Le deuxième témoin est Annonciata Mukasharangabo. Elle est la sœur de Charles, défunt mari de Béata.
Mukasharangabo est partie avec Béata dans le même véhicule transportant les biens de Béata et les siens propres vers Kibuye. Le véhicule était escorté par deux gendarmes ex-FAR armés de fusils. C’était peu avant le Génocide. Dans la suite, les deux dames ont rejoint leurs maris à Kivughiza/ Nyamirambo avec leurs biens. Mukasharangabo affirme que Béata n’a pas laissé ses biens dans sa maison à Nyakabanda et qu’elle a tout emporté.
Le quatrième témoin Félix Niyigira, voisin de Béata à Nyakabanda, rapporte qu’il a ramené les biens de Béata de Kivugiza à Nyakabanda. C’était après le Génocide.
« Le véhicule Daihatsu qui a ramené ces biens était bien plein », se rappelle Nyigira.
En définitive, tous ces quatre témoins confirment de façon unanime que Béata a déménagé avec ses biens et qu’elle ne les a pas laissés dans sa maison. Ils innocentent l’accusé Itangishaka Abdoul.
Par définition, la juste se fonde sur la vérité des faits pour prendre une décision équitable. Sur quoi donc se fondent les juges pour dépouiller une famille vulnérable, et rescapée du Génocide de surcroît, de sa maison ? Le Rwanda d’aujourd’hui est un Etat de droit, soucieux de la vie de ses citoyens. Les responsables à tous les niveaux devraient avoir le regard rivé sur un cas flagrant d’injustice comme celui d’Itangishaka Abdou. Il est plus que temps que ce rescapé martyrisé soit secouru, réhabilité et rétabli dans ses droits.
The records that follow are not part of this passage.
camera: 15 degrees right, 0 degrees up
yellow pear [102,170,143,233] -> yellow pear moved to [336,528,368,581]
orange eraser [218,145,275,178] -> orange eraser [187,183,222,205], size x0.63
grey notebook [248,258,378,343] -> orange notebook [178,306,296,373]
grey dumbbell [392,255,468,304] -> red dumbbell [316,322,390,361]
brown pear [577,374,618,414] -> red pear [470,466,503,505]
Le prochain procès aura lieu le 30 Mars 3023 et il tranchera si le cas d’Itangishaka peut être jugé ou non par le Tribunal de base base de Kicukirode Kicukiro, ce même Tribunal qui a demandé à Itangishaka de chercher son dossier Gacaca à la CNLG, ainsi que les témoins (heureusement ils sont encore en vie), pour que la cour puisse statuer en toute légalité sur son cas. (Fin)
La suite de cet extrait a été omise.